Exercise materials —
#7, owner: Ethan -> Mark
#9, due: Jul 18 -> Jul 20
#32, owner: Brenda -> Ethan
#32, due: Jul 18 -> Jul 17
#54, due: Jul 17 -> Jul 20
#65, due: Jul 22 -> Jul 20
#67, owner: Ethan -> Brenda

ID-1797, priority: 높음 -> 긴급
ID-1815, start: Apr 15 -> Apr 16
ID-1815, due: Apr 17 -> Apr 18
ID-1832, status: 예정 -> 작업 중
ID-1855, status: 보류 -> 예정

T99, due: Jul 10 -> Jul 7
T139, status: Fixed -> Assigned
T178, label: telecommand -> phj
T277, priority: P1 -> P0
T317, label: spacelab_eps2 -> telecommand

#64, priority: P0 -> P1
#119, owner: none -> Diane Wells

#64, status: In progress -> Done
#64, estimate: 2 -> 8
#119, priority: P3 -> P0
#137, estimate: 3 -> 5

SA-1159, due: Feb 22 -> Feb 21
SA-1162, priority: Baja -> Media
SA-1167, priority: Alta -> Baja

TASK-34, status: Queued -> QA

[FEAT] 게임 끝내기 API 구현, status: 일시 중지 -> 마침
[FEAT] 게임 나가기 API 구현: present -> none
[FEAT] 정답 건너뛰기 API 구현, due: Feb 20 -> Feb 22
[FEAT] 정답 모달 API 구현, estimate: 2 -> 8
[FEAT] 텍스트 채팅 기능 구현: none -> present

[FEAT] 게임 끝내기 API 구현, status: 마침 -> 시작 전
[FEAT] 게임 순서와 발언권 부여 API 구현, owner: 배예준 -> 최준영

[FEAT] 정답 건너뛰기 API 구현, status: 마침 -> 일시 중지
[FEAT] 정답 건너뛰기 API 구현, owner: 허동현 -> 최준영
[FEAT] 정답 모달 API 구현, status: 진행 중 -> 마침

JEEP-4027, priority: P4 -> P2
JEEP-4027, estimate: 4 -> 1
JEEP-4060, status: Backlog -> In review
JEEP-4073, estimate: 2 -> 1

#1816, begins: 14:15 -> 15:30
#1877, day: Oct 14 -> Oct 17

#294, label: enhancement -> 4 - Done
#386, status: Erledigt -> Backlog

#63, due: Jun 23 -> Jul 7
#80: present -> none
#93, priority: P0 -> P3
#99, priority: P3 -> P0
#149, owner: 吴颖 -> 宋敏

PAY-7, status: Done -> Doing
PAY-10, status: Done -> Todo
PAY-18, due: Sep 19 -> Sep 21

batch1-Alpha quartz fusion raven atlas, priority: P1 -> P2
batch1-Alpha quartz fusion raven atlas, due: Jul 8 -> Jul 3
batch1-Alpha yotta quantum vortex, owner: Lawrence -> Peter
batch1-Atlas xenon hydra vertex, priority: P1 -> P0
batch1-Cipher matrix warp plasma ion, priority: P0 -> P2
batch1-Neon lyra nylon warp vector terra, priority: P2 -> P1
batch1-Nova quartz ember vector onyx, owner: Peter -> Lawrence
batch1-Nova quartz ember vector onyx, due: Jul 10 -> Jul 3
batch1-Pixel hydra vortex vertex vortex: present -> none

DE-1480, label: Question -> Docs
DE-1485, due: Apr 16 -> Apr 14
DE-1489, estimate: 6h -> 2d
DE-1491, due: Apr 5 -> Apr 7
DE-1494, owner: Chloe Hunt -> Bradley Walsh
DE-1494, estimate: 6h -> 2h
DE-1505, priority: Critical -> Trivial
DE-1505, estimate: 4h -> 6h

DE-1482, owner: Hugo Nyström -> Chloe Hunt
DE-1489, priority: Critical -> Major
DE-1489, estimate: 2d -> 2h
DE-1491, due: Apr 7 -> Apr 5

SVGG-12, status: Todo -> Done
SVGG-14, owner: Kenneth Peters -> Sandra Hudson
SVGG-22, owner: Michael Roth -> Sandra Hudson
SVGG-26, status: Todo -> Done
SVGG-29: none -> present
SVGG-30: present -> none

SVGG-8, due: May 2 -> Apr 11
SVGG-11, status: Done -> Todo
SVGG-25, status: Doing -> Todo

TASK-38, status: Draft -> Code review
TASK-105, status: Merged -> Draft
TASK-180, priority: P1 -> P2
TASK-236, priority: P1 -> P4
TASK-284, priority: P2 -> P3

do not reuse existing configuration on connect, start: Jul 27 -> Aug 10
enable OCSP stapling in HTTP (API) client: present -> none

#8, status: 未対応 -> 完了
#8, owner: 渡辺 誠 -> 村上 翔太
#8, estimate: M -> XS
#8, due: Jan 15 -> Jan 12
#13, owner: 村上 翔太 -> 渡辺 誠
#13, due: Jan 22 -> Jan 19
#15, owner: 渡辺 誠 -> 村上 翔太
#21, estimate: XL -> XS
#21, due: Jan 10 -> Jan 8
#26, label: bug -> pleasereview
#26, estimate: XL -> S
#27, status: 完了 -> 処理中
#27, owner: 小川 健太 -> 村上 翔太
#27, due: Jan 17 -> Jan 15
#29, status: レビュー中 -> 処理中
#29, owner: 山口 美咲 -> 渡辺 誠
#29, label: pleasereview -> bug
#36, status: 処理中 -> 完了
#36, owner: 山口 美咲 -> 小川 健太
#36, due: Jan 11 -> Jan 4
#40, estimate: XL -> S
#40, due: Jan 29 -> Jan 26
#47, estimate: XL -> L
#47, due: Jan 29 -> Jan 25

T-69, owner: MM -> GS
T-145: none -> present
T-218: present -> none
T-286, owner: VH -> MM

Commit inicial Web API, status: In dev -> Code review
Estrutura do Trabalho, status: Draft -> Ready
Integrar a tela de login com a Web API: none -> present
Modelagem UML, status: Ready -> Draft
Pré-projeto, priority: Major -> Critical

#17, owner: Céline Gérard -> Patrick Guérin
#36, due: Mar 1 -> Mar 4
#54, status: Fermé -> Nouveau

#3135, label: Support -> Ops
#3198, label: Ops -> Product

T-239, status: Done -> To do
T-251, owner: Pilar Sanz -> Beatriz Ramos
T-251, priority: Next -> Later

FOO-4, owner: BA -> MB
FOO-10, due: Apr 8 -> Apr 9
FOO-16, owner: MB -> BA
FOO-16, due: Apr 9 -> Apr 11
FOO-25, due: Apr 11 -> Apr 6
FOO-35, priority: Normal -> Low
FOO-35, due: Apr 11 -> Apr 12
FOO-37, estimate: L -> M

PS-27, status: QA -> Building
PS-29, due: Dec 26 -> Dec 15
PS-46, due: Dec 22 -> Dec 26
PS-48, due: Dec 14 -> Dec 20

Your objective —
Retype every entry above, word for word.

Completed exercise —
#7, owner: Ethan -> Mark
#9, due: Jul 18 -> Jul 20
#32, owner: Brenda -> Ethan
#32, due: Jul 18 -> Jul 17
#54, due: Jul 17 -> Jul 20
#65, due: Jul 22 -> Jul 20
#67, owner: Ethan -> Brenda

ID-1797, priority: 높음 -> 긴급
ID-1815, start: Apr 15 -> Apr 16
ID-1815, due: Apr 17 -> Apr 18
ID-1832, status: 예정 -> 작업 중
ID-1855, status: 보류 -> 예정

T99, due: Jul 10 -> Jul 7
T139, status: Fixed -> Assigned
T178, label: telecommand -> phj
T277, priority: P1 -> P0
T317, label: spacelab_eps2 -> telecommand

#64, priority: P0 -> P1
#119, owner: none -> Diane Wells

#64, status: In progress -> Done
#64, estimate: 2 -> 8
#119, priority: P3 -> P0
#137, estimate: 3 -> 5

SA-1159, due: Feb 22 -> Feb 21
SA-1162, priority: Baja -> Media
SA-1167, priority: Alta -> Baja

TASK-34, status: Queued -> QA

[FEAT] 게임 끝내기 API 구현, status: 일시 중지 -> 마침
[FEAT] 게임 나가기 API 구현: present -> none
[FEAT] 정답 건너뛰기 API 구현, due: Feb 20 -> Feb 22
[FEAT] 정답 모달 API 구현, estimate: 2 -> 8
[FEAT] 텍스트 채팅 기능 구현: none -> present

[FEAT] 게임 끝내기 API 구현, status: 마침 -> 시작 전
[FEAT] 게임 순서와 발언권 부여 API 구현, owner: 배예준 -> 최준영

[FEAT] 정답 건너뛰기 API 구현, status: 마침 -> 일시 중지
[FEAT] 정답 건너뛰기 API 구현, owner: 허동현 -> 최준영
[FEAT] 정답 모달 API 구현, status: 진행 중 -> 마침

JEEP-4027, priority: P4 -> P2
JEEP-4027, estimate: 4 -> 1
JEEP-4060, status: Backlog -> In review
JEEP-4073, estimate: 2 -> 1

#1816, begins: 14:15 -> 15:30
#1877, day: Oct 14 -> Oct 17

#294, label: enhancement -> 4 - Done
#386, status: Erledigt -> Backlog

#63, due: Jun 23 -> Jul 7
#80: present -> none
#93, priority: P0 -> P3
#99, priority: P3 -> P0
#149, owner: 吴颖 -> 宋敏

PAY-7, status: Done -> Doing
PAY-10, status: Done -> Todo
PAY-18, due: Sep 19 -> Sep 21

batch1-Alpha quartz fusion raven atlas, priority: P1 -> P2
batch1-Alpha quartz fusion raven atlas, due: Jul 8 -> Jul 3
batch1-Alpha yotta quantum vortex, owner: Lawrence -> Peter
batch1-Atlas xenon hydra vertex, priority: P1 -> P0
batch1-Cipher matrix warp plasma ion, priority: P0 -> P2
batch1-Neon lyra nylon warp vector terra, priority: P2 -> P1
batch1-Nova quartz ember vector onyx, owner: Peter -> Lawrence
batch1-Nova quartz ember vector onyx, due: Jul 10 -> Jul 3
batch1-Pixel hydra vortex vertex vortex: present -> none

DE-1480, label: Question -> Docs
DE-1485, due: Apr 16 -> Apr 14
DE-1489, estimate: 6h -> 2d
DE-1491, due: Apr 5 -> Apr 7
DE-1494, owner: Chloe Hunt -> Bradley Walsh
DE-1494, estimate: 6h -> 2h
DE-1505, priority: Critical -> Trivial
DE-1505, estimate: 4h -> 6h

DE-1482, owner: Hugo Nyström -> Chloe Hunt
DE-1489, priority: Critical -> Major
DE-1489, estimate: 2d -> 2h
DE-1491, due: Apr 7 -> Apr 5

SVGG-12, status: Todo -> Done
SVGG-14, owner: Kenneth Peters -> Sandra Hudson
SVGG-22, owner: Michael Roth -> Sandra Hudson
SVGG-26, status: Todo -> Done
SVGG-29: none -> present
SVGG-30: present -> none

SVGG-8, due: May 2 -> Apr 11
SVGG-11, status: Done -> Todo
SVGG-25, status: Doing -> Todo

TASK-38, status: Draft -> Code review
TASK-105, status: Merged -> Draft
TASK-180, priority: P1 -> P2
TASK-236, priority: P1 -> P4
TASK-284, priority: P2 -> P3

do not reuse existing configuration on connect, start: Jul 27 -> Aug 10
enable OCSP stapling in HTTP (API) client: present -> none

#8, status: 未対応 -> 完了
#8, owner: 渡辺 誠 -> 村上 翔太
#8, estimate: M -> XS
#8, due: Jan 15 -> Jan 12
#13, owner: 村上 翔太 -> 渡辺 誠
#13, due: Jan 22 -> Jan 19
#15, owner: 渡辺 誠 -> 村上 翔太
#21, estimate: XL -> XS
#21, due: Jan 10 -> Jan 8
#26, label: bug -> pleasereview
#26, estimate: XL -> S
#27, status: 完了 -> 処理中
#27, owner: 小川 健太 -> 村上 翔太
#27, due: Jan 17 -> Jan 15
#29, status: レビュー中 -> 処理中
#29, owner: 山口 美咲 -> 渡辺 誠
#29, label: pleasereview -> bug
#36, status: 処理中 -> 完了
#36, owner: 山口 美咲 -> 小川 健太
#36, due: Jan 11 -> Jan 4
#40, estimate: XL -> S
#40, due: Jan 29 -> Jan 26
#47, estimate: XL -> L
#47, due: Jan 29 -> Jan 25

T-69, owner: MM -> GS
T-145: none -> present
T-218: present -> none
T-286, owner: VH -> MM

Commit inicial Web API, status: In dev -> Code review
Estrutura do Trabalho, status: Draft -> Ready
Integrar a tela de login com a Web API: none -> present
Modelagem UML, status: Ready -> Draft
Pré-projeto, priority: Major -> Critical

#17, owner: Céline Gérard -> Patrick Guérin
#36, due: Mar 1 -> Mar 4
#54, status: Fermé -> Nouveau

#3135, label: Support -> Ops
#3198, label: Ops -> Product

T-239, status: Done -> To do
T-251, owner: Pilar Sanz -> Beatriz Ramos
T-251, priority: Next -> Later

FOO-4, owner: BA -> MB
FOO-10, due: Apr 8 -> Apr 9
FOO-16, owner: MB -> BA
FOO-16, due: Apr 9 -> Apr 11
FOO-25, due: Apr 11 -> Apr 6
FOO-35, priority: Normal -> Low
FOO-35, due: Apr 11 -> Apr 12
FOO-37, estimate: L -> M

PS-27, status: QA -> Building
PS-29, due: Dec 26 -> Dec 15
PS-46, due: Dec 22 -> Dec 26
PS-48, due: Dec 14 -> Dec 20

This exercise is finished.